I have a sharded mongo collection, with over 1.5 mil documents. I use the _id column as a shard key, and the values in this column are integers (rather than ObjectIds).
I do a lot of write operations on this collection, using the Perl driver (insert, update, remove, save) and mongoimport.
My problem is that somehow, I have duplicate documents on the same _id. From what I've read, this shouldn't be possible.
I've removed the duplicates, but others still appear.
Do you have any ideas where could they come from, or what should I start looking at? (Also, I've tried to replicate this on a smaller, test collection, but no duplicates are inserted, no matter what write operation I perform).
This actually isn't a problem with the Perl driver .. it is related to the characteristics of sharding. MongoDB is only able to enforce uniqueness among the documents located on a single shard at the time of creation, so the default index does not require uniqueness.
In the MongoDB: Configuring Sharding documentation there is specific mention that:
When you shard a collection, you must specify the shard key.

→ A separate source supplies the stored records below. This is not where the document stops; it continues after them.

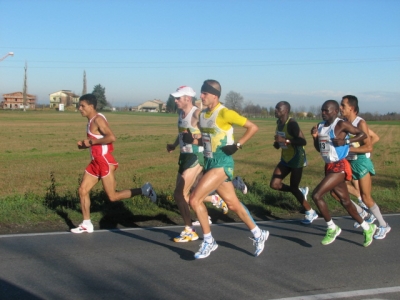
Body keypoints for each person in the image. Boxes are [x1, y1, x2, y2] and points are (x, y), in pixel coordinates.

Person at [189, 79, 268, 259]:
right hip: (210, 162)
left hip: (222, 163)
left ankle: (209, 241)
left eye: (205, 93)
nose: (201, 96)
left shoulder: (225, 113)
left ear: (215, 96)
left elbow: (252, 127)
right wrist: (192, 141)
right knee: (233, 204)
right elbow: (206, 140)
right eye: (201, 93)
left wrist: (237, 145)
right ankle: (258, 233)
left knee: (194, 199)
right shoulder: (203, 115)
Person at [166, 86, 248, 241]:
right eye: (175, 98)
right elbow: (183, 133)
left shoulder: (197, 113)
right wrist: (174, 144)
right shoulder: (180, 113)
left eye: (178, 98)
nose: (175, 100)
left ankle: (190, 230)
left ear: (187, 99)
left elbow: (210, 131)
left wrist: (200, 137)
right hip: (184, 156)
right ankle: (215, 199)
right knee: (186, 195)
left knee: (180, 193)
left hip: (196, 156)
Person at [71, 94, 156, 233]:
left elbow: (111, 137)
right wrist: (85, 145)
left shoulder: (98, 120)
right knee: (82, 190)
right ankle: (86, 223)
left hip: (104, 161)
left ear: (91, 106)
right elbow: (97, 141)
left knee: (112, 196)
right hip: (95, 161)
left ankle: (145, 190)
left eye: (82, 106)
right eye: (79, 106)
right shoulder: (91, 120)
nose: (79, 108)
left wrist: (91, 142)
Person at [310, 100, 376, 247]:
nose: (323, 113)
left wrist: (346, 142)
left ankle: (332, 227)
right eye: (322, 110)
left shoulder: (341, 124)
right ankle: (368, 227)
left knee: (316, 195)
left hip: (340, 165)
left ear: (335, 111)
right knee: (345, 201)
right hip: (328, 166)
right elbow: (320, 149)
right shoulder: (320, 126)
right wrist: (314, 137)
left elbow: (363, 135)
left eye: (327, 110)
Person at [338, 95, 390, 239]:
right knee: (336, 191)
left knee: (366, 197)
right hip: (349, 162)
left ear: (352, 108)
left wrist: (347, 149)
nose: (340, 108)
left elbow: (368, 147)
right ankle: (362, 212)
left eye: (343, 105)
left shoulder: (360, 123)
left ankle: (384, 225)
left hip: (360, 163)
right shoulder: (344, 123)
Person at [270, 101, 318, 224]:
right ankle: (300, 191)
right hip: (285, 157)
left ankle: (310, 212)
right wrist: (278, 143)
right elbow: (282, 140)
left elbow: (302, 141)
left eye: (278, 108)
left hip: (297, 158)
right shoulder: (278, 122)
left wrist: (285, 140)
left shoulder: (292, 124)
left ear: (285, 110)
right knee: (274, 184)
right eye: (275, 108)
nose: (275, 110)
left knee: (293, 187)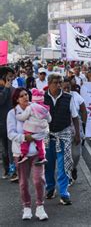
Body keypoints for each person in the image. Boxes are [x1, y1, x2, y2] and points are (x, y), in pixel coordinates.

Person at [7, 88, 48, 221]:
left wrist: (40, 134)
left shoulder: (36, 108)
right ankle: (26, 207)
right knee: (23, 183)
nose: (25, 97)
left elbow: (45, 126)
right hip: (20, 153)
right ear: (16, 99)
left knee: (38, 180)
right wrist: (26, 138)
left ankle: (40, 207)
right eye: (21, 96)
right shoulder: (12, 113)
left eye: (26, 94)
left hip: (37, 152)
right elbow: (11, 134)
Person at [44, 73, 81, 205]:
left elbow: (75, 117)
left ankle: (64, 193)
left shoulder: (68, 98)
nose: (59, 85)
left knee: (63, 166)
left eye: (60, 82)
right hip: (47, 137)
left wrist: (77, 133)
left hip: (64, 135)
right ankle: (50, 188)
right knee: (48, 165)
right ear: (49, 83)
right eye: (56, 82)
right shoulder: (42, 98)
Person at [61, 78, 87, 185]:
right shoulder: (59, 97)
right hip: (63, 129)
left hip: (76, 126)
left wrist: (83, 124)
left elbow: (83, 110)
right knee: (65, 155)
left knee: (76, 155)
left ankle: (74, 168)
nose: (67, 89)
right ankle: (68, 176)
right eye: (64, 87)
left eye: (68, 87)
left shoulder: (75, 95)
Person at [15, 88, 51, 165]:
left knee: (25, 141)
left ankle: (23, 154)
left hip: (30, 129)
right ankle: (42, 157)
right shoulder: (45, 109)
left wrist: (17, 116)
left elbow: (23, 117)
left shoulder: (30, 107)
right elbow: (49, 119)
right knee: (40, 143)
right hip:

If there is data in the collection, mongo will require an index to be created upfront (it speeds up the chunking process); otherwise, an index will be automatically created for you.
You can use the {unique: true} option to ensure that the underlying index enforces uniqueness so long as the unique index is a prefix of the shard key.
If the "unique: true" option is not used, the shard key does not have to be unique.
How have you implemented generating the integer Ids?
If you use a system like the one suggested on the MongoDB website, you should be fine. For reference:
If you are generating your Ids by reading a most recent record in the document store, then incrementing the number in the perl code, then inserting with the incremented number you could be running into timing issues.